Мэй посмотрела на меня и сказала:
— Спасибо.
Можно подумать, это я проявил такую любезность. Я улыбнулся в ответ и словно воспарил. Когда в последний раз молодая женщина одаряла меня подобным незаслуженным вниманием? Конечно, это была Лола, и меня начало терзать легкое чувство вины.
— Разумеется, если не захотите остаться здесь, в Спасении, — продолжил мэр. — Мы всегда рады хорошим соседям.
Кажется, девушка была готова услышать такое предложение. Вряд ли оно ее взволновало, и у меня возникло ощущение, что она охотнее поговорила бы на сотню других тем. Мэй кивнула. Сделала вид, будто обдумывает предложение. Затем вежливо, но отработанным тоном ответила:
— Мы можем задержаться, только ненадолго.
— Мы едем на север, — добавил ее братец. — И хотим попасть туда до весны.
Любопытство сменило направление. Люди постарше стали называть вероятные места.
— Еще дальше на север, — не согласился Уинстон. Потом, уловив что-то во взгляде отца, добавил: — Кому какое дело, куда мы едем? Эти люди так и останутся здесь.

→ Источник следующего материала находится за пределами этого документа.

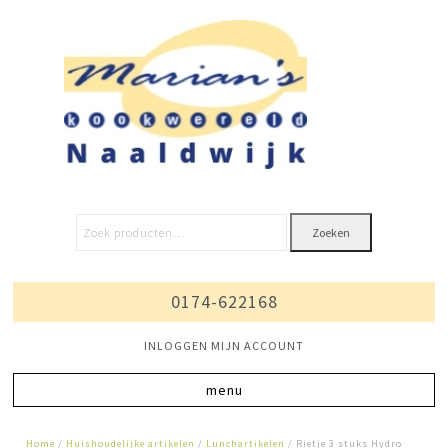
Zoeken
0174-622168
INLOGGEN MIJN ACCOUNT
Home
/
Huishoudelijke artikelen
/
Lunchartikelen
/ Rietje 3 stuks Hydro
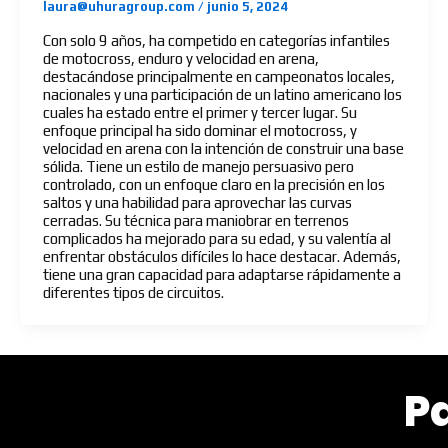
laura@uhuragroup.com
/
junio 5, 2024
Con solo 9 años, ha competido en categorías infantiles
de motocross, enduro y velocidad en arena,
destacándose principalmente en campeonatos locales,
nacionales y una participación de un latino americano los
cuales ha estado entre el primer y tercer lugar. Su
enfoque principal ha sido dominar el motocross, y
velocidad en arena con la intención de construir una base
sólida. Tiene un estilo de manejo persuasivo pero
controlado, con un enfoque claro en la precisión en los
saltos y una habilidad para aprovechar las curvas
cerradas. Su técnica para maniobrar en terrenos
complicados ha mejorado para su edad, y su valentía al
enfrentar obstáculos difíciles lo hace destacar. Además,
tiene una gran capacidad para adaptarse rápidamente a
diferentes tipos de circuitos.
P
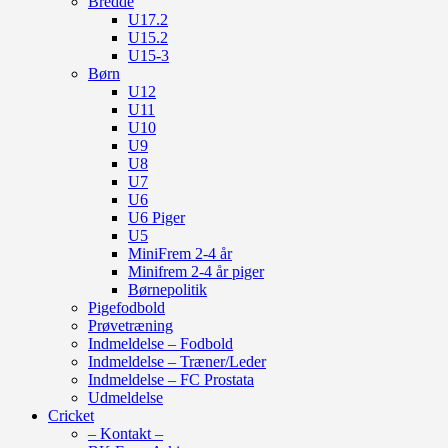
Bredde
U17.2
U15.2
U15-3
Børn
U12
U11
U10
U9
U8
U7
U6
U6 Piger
U5
MiniFrem 2-4 år
Minifrem 2-4 år piger
Børnepolitik
Pigefodbold
Prøvetræning
Indmeldelse – Fodbold
Indmeldelse – Træner/Leder
Indmeldelse – FC Prostata
Udmeldelse
Cricket
– Kontakt –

Мэй нежно подергала бабушку за руку.
— А куда вы едете? — тихо спросил я.
Отвечать ей не хотелось. Но молчание лишь усугубляло ситуацию. Не очень тихо и не совсем мне она ответила:
— В Канаду.
— Там нет никого, кроме лосей, — предупредил я.
Достигнув практически стопроцентной вакцинации, Канада обезлюдела. Немногие уцелевшие были слишком рассеяны, чтобы выжить и уж тем более создать общины. Во всяком случае, так утверждалось.
Но мое беспокойство на нее не повлияло. У меня в голове уже вертелось несколько вопросов. И тут она искусно сменила тему:
— Где твой дом, Ной?
Мэр неодобрительно хмыкнул.
Я ткнул пальцем в горизонт:
— Там, но отсюда его не увидеть.
— Ты отшельник?
Я ощутил неловкость. Мне хотелось скрыть свою жизнь, но сделать этого я не мог. И я признался:
— Я живу там с женой.
Я ожидал, что от признания мне полегчает, но не дождался. Мэр подслушал наш разговор:
— Мы видим Ноя от силы четыре раза в год.